───── Entries supplied

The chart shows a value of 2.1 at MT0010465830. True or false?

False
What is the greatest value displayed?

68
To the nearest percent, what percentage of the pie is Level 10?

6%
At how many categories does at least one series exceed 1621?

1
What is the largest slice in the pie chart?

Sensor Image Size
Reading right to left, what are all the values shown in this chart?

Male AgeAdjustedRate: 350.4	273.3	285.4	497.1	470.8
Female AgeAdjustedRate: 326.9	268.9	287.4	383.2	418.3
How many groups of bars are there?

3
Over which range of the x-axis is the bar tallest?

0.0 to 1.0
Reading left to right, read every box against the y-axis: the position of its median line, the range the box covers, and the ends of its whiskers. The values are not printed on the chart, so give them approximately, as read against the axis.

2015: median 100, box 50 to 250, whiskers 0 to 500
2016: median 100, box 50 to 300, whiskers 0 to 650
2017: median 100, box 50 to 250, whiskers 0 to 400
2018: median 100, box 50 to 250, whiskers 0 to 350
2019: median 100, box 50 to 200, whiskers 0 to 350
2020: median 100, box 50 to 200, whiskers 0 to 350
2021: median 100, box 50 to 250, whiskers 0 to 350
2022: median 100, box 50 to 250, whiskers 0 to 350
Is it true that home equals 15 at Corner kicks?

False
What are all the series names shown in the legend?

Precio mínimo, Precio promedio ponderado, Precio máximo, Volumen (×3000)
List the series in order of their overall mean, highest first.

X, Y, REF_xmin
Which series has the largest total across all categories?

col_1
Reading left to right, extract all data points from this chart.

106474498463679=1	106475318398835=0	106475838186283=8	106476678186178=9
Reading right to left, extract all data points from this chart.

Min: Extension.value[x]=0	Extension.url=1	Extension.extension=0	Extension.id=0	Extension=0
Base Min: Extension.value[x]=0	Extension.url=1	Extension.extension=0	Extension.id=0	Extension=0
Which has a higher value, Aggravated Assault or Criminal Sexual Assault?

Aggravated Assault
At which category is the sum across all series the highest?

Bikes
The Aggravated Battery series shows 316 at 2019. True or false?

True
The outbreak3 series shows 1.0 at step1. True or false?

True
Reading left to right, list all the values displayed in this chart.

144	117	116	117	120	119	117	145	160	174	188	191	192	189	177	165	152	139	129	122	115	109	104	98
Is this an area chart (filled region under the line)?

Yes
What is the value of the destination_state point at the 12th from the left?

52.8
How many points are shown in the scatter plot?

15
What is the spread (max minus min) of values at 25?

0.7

──────────

> Task prompt
Can you reproduce all of the entries above word for word, in the same order and with the same line breaks?

> Reply
The chart shows a value of 2.1 at MT0010465830. True or false?

False
What is the greatest value displayed?

68
To the nearest percent, what percentage of the pie is Level 10?

6%
At how many categories does at least one series exceed 1621?

1
What is the largest slice in the pie chart?

Sensor Image Size
Reading right to left, what are all the values shown in this chart?

Male AgeAdjustedRate: 350.4	273.3	285.4	497.1	470.8
Female AgeAdjustedRate: 326.9	268.9	287.4	383.2	418.3
How many groups of bars are there?

3
Over which range of the x-axis is the bar tallest?

0.0 to 1.0
Reading left to right, read every box against the y-axis: the position of its median line, the range the box covers, and the ends of its whiskers. The values are not printed on the chart, so give them approximately, as read against the axis.

2015: median 100, box 50 to 250, whiskers 0 to 500
2016: median 100, box 50 to 300, whiskers 0 to 650
2017: median 100, box 50 to 250, whiskers 0 to 400
2018: median 100, box 50 to 250, whiskers 0 to 350
2019: median 100, box 50 to 200, whiskers 0 to 350
2020: median 100, box 50 to 200, whiskers 0 to 350
2021: median 100, box 50 to 250, whiskers 0 to 350
2022: median 100, box 50 to 250, whiskers 0 to 350
Is it true that home equals 15 at Corner kicks?

False
What are all the series names shown in the legend?

Precio mínimo, Precio promedio ponderado, Precio máximo, Volumen (×3000)
List the series in order of their overall mean, highest first.

X, Y, REF_xmin
Which series has the largest total across all categories?

col_1
Reading left to right, extract all data points from this chart.

106474498463679=1	106475318398835=0	106475838186283=8	106476678186178=9
Reading right to left, extract all data points from this chart.

Min: Extension.value[x]=0	Extension.url=1	Extension.extension=0	Extension.id=0	Extension=0
Base Min: Extension.value[x]=0	Extension.url=1	Extension.extension=0	Extension.id=0	Extension=0
Which has a higher value, Aggravated Assault or Criminal Sexual Assault?

Aggravated Assault
At which category is the sum across all series the highest?

Bikes
The Aggravated Battery series shows 316 at 2019. True or false?

True
The outbreak3 series shows 1.0 at step1. True or false?

True
Reading left to right, list all the values displayed in this chart.

144	117	116	117	120	119	117	145	160	174	188	191	192	189	177	165	152	139	129	122	115	109	104	98
Is this an area chart (filled region under the line)?

Yes
What is the value of the destination_state point at the 12th from the left?

52.8
How many points are shown in the scatter plot?

15
What is the spread (max minus min) of values at 25?

0.7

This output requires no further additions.